Conversely, the top ten heavily held stocks that saw the largest reductions in public fund allocations during the first quarter were: Zijin Mining, Industrial Bank, China Merchants Bank, Ping An Insurance, China Eastern Airlines Corporation Limited, China Yangtze Power Co., Ltd., ICBC, Tongling Nonferrous Metals Group Co., Ltd., China Petroleum & Chemical Corporation, and China Molybdenum Co., Ltd.
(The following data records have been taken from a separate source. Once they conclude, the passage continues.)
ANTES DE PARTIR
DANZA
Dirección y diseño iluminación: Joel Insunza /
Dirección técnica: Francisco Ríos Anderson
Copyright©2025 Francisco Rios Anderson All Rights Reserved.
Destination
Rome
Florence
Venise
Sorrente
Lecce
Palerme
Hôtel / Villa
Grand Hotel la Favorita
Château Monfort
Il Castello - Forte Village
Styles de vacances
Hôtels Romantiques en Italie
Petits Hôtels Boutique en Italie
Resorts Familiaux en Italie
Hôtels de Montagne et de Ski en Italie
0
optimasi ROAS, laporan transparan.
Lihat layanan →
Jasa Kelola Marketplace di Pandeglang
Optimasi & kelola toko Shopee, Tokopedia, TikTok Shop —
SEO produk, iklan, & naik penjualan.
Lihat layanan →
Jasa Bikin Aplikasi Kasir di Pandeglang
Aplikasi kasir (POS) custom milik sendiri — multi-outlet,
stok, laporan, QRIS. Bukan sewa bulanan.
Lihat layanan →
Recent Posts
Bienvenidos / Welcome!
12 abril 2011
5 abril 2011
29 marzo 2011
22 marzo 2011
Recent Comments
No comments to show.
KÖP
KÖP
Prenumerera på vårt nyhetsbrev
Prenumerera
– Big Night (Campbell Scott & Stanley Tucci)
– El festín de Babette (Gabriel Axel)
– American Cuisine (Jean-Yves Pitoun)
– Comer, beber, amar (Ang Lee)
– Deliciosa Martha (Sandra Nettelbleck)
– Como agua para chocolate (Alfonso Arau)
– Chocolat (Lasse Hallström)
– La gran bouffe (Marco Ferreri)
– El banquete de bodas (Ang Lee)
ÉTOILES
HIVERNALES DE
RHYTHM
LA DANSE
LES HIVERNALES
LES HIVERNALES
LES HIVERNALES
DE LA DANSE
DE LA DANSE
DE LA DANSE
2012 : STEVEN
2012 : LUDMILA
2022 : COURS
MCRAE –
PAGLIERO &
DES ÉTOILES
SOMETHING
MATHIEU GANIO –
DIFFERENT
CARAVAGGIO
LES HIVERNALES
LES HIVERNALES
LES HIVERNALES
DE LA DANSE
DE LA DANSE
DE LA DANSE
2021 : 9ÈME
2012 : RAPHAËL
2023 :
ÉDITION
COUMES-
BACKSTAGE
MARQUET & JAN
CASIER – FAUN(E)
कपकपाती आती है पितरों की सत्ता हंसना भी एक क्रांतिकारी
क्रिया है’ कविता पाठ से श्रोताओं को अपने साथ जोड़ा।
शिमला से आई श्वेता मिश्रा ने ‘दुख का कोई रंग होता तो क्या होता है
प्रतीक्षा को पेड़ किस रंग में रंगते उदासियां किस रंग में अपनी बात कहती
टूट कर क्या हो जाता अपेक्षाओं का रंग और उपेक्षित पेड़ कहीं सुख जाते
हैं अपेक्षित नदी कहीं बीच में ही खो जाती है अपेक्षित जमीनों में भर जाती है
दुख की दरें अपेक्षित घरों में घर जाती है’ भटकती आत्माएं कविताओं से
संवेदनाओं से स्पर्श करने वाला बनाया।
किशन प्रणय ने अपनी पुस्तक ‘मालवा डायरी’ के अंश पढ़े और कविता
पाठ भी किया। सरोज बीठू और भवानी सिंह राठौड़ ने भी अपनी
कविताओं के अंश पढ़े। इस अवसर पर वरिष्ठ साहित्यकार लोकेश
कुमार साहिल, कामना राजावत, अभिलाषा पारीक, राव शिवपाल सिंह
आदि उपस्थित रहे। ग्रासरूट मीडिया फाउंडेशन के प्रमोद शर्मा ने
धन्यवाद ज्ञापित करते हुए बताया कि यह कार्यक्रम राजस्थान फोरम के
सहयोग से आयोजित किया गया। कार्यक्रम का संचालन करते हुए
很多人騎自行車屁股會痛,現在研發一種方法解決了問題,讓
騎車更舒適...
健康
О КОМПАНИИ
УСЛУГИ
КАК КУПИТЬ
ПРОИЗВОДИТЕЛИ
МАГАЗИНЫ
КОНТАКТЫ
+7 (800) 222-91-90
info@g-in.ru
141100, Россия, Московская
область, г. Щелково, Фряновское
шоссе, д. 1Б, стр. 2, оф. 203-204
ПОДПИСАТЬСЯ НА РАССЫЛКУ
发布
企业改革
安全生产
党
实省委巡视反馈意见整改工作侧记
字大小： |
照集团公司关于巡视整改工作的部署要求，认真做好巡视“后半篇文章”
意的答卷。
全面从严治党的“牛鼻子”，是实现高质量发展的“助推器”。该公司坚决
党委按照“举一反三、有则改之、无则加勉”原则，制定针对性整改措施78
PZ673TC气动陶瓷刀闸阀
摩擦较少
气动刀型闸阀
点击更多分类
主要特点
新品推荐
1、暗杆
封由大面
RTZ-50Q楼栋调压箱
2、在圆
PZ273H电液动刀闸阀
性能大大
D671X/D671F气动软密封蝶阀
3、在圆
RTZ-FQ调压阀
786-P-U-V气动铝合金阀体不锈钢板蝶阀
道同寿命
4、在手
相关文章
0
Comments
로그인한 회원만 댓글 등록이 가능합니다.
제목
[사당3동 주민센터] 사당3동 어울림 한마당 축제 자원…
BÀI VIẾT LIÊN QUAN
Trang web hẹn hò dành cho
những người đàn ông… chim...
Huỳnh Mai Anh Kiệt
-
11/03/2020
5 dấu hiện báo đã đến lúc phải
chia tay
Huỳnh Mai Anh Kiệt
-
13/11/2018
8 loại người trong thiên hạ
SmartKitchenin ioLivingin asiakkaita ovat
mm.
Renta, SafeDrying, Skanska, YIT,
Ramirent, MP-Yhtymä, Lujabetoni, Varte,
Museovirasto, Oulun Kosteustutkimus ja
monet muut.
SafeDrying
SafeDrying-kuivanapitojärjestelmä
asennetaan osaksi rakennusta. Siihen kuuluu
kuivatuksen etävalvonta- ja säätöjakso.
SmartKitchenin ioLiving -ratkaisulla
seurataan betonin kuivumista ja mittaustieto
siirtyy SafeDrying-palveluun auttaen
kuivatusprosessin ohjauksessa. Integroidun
They saw reductions of 930 million shares, 634 million shares, 477 million shares, 468 million shares, 446 million shares, 422 million shares, 291 million shares, 245 million shares, 220 million shares, and 219 million shares, respectively. It is evident that the stocks facing significant selling were primarily concentrated in the nonferrous metals and large financial sectors.

Regarding selling details, the top five funds reducing Zijin Mining holdings were ChinaAMC SSE 50 ETF, Huatai-PineBridge SSE 300 ETF, E Fund CSI 300 ETF, and Harvest CSI 300 ETF. Among active equity funds, Gao Nan's Yongying Ruixin made the largest reduction and no longer held a significant position by the end of the quarter. Additionally, products managed by Jiao Wei (Yinhua Affluent Theme), Xiao Nan (E Fund High Quality Strict Selection Three Years), and Wang Xiaochen (E Fund Yuxiang Return) also exited their significant positions after first-quarter selling.

After the reductions, Yang Dong's GF Multi-Factor no longer held a significant position in Industrial Bank by the end of the first quarter. Li Xiaoxing's Yinhua Xinxiang One Year and Sheng Fengyan's Western Lead Central Enterprise Preferred no longer held significant positions in China Merchants Bank. Products managed by Jiao Wei (Yinhua Affluent Theme), Ruiyuan Balanced Value Three Years, Yang Dong (GF Value Leader One Year), and Rao Gang (Ruiyuan Stable Configuration Two Years) no longer held significant positions in Ping An Insurance. Yang Dong's GF Multi-Factor, Cui Chenglong's Foreasea Open-end Public Utilities, Han Chuang's Dacheng New Sharp Industry, Yang Dong's GF均衡成长, and Ge Lan's China Europe明睿新起点 no longer held significant positions in China Eastern Airlines.